Der Platinpreis kann sich weiterhin nicht nachhaltig aus seinem Abwärtstrend befreien. Doch gerade diese Phase könnte für Investoren eine attraktive Gelegenheit darstellen, da das Verhältnis von Angebot und Nachfrage momentan besonders angespannt ist. Dennoch sollten Anleger auch ein Auge auf potenzielle Risiken haben.
Platin hat seit Juni bereits dreimal den Wert von 900 Dollar pro Feinunze erreicht und sich jedes Mal wieder erholt. Jeder Preisrückgang wurde bisher genutzt, um Platin zu kaufen, was eine Aufwärtsbewegung bis fast 1.000 Dollar zur Folge hatte. Dennoch sollten Anleger vorsichtig sein: Ein Durchbruch über oder unter diese Marken ist nicht unbedingt ein klares Zeichen für künftige Entwicklungen. Es gibt starke Unterstützungspunkte bei 800 Dollar, während in den letzten zwei Jahren Erholungen zwischen 1.100 und 1.200 Dollar mehrfach nicht nachhaltig waren.
Seit 2015 hat sich der Platinpreis, mit wenigen Ausnahmen, in einer Spanne zwischen 800 und 1.200 Dollar bewegt. Aktuell steht Platin bei etwa 950 Dollar, das sind rund 15% weniger als zu Beginn des Jahres. Wenn man dies langfristig betrachtet, befindet sich der momentane Preis am unteren Rand dieser jahrelangen Handelsspanne. Das könnte für Anleger eine attraktive Gelegenheit zum Einstieg darstellen.
Die Marktlage für Platin zeigt sich vielversprechend, sowohl aus technischer als auch aus fundamentaler Sicht. Eine Studie des World Platinum Investment Council (WPIC) deutet darauf hin, dass die Platinnachfrage steigen könnte, sollte die EU Strafzölle gegen chinesische Elektroautohersteller verhängen. Grund dafür sind Untersuchungen bezüglich unlauteren Wettbewerbs. Falls tatsächlich höhere Zölle eingeführt werden, könnte die Umstellung auf Elektrofahrzeuge in Europa langsamer verlaufen. Interessant für Platin: Es wird, ebenso wie Palladium, in Abgasreinigungssystemen herkömmlicher Autos verwendet. Bei einem Handelskonflikt könnte also die Nachfrage nach diesen Autos – und somit nach Platin – steigen.
Breite Platinnachfrage
Im zweiten Quartal stieg die weltweite Platinnachfrage um beeindruckende 31% im Vergleich zum Vorjahr. Besonders aus dem Automobilsektor, mit einem Zuwachs von 19%, und der Industrie, mit einem Anstieg von 12%, kam ein signifikanter Bedarf. Insgesamt führte dies zu einem Angebotsdefizit von 348.000 Unzen. Hinzu kam eine starke Nachfrage nach börsengehandelten Platinprodukten, die physisch abgesichert sind. Dieser Wert erreichte den höchsten Stand seit drei Jahren.

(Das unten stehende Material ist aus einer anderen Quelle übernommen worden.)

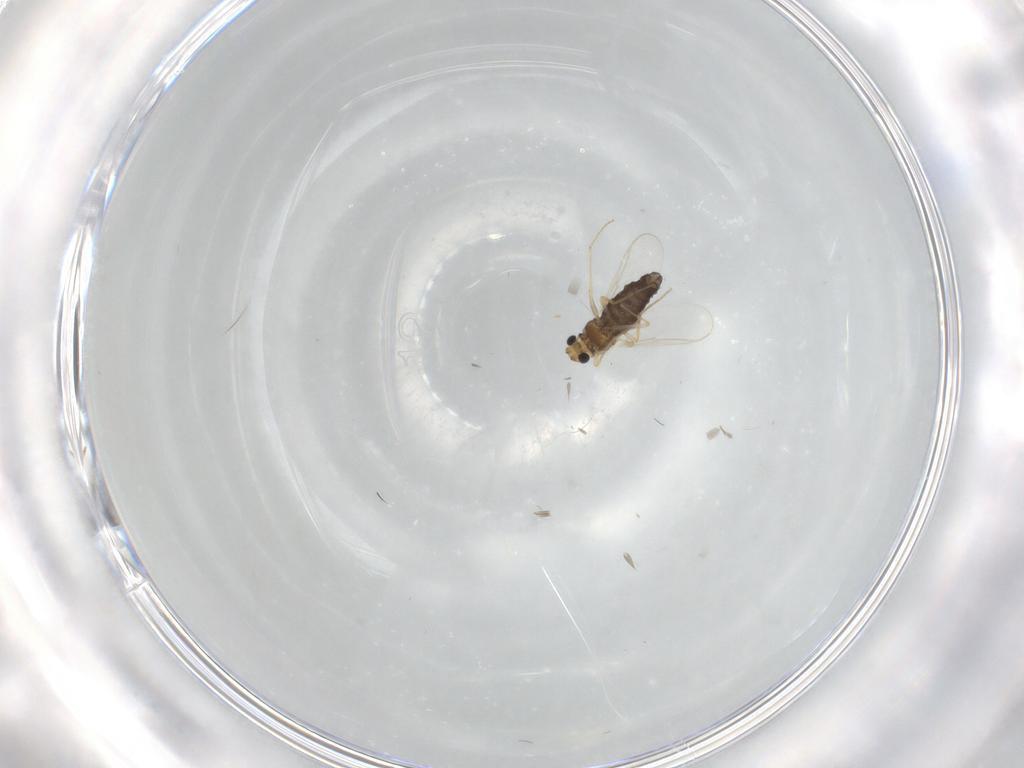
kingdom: Animalia
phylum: Arthropoda
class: Insecta
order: Diptera
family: Chironomidae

Gleichzeitig ging die Produktion von raffiniertem Platin um rund vier Prozent zurück. Insbesondere in den südafrikanischen Minen läuft die Verarbeitung von Platin langsamer als angenommen. Ein Grund dafür ist, dass umgebaute Schmelzanlagen durch Stromkürzungen in ihrer Funktion beeinträchtigt wurden. Hinzu kommt, dass in den kommenden zwölf Monaten Wartungsarbeiten geplant sind. Dies könnte dazu führen, dass die Minenbetreiber das Jahr mit mehr unverarbeitetem Platin beenden als ursprünglich erwartet. Es besteht daher die Möglichkeit, dass diese Produktionsverzögerungen noch länger anhalten werden.
Rekordangebotsdefizit erwartet
Die Prognosen des WPIC zufolge könnte die derzeitige angespannte Lage sowohl bei Angebot als auch Nachfrage zu einem Rekorddefizit von über einer Million Feinunzen Platin im Jahr 2023 führen. Dieses Defizit wäre in absoluten Mengen und im Verhältnis zur Jahresnachfrage beispiellos.

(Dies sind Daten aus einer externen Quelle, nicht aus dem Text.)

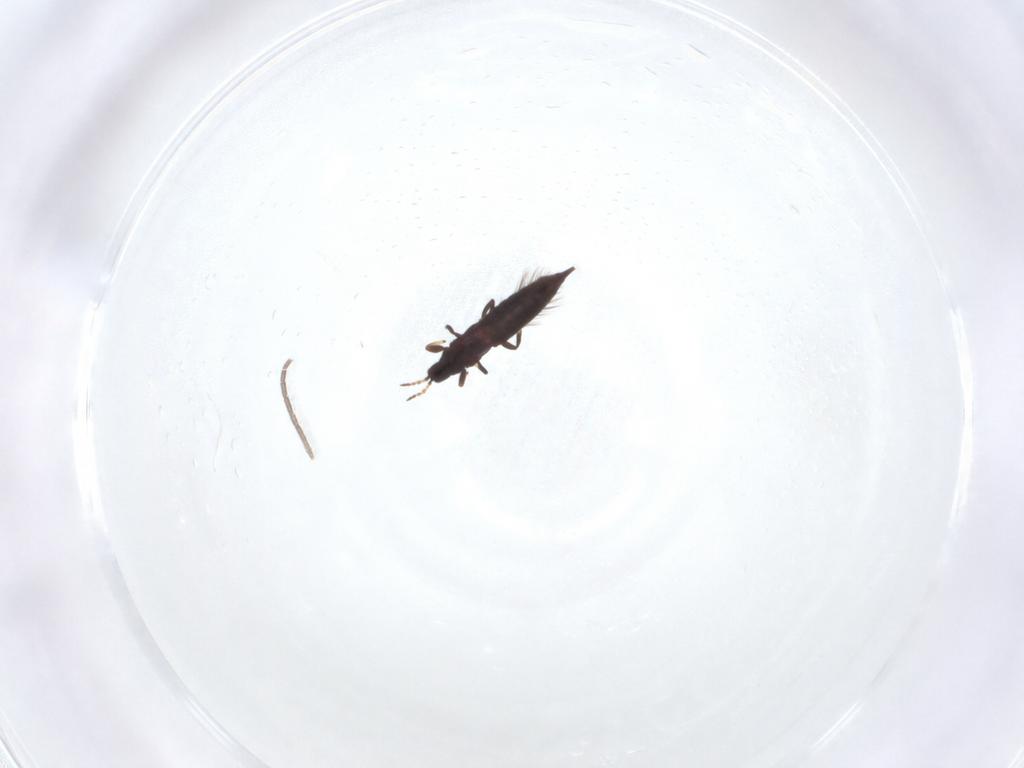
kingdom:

Dennoch ist ein Anstieg des Platinpreises nicht garantiert. Erste Anzeichen einer Rezession zeigen sich in bedeutenden Industrienationen wie Deutschland. Zudem dämpfen straffe Geldpolitiken und hohe Zinssätze die globale Wirtschaft. Wenn das ansonsten stabile Verbraucherverhalten nachlässt, könnte die Automobilbranche, die sehr konjunkturabhängig ist, rasch davon betroffen sein und die Platin-Nachfrage sinken. Investoren sollten sorgfältig abwägen, welche Faktoren den Platinpreis in den nächsten Wochen am stärksten beeinflussen könnten.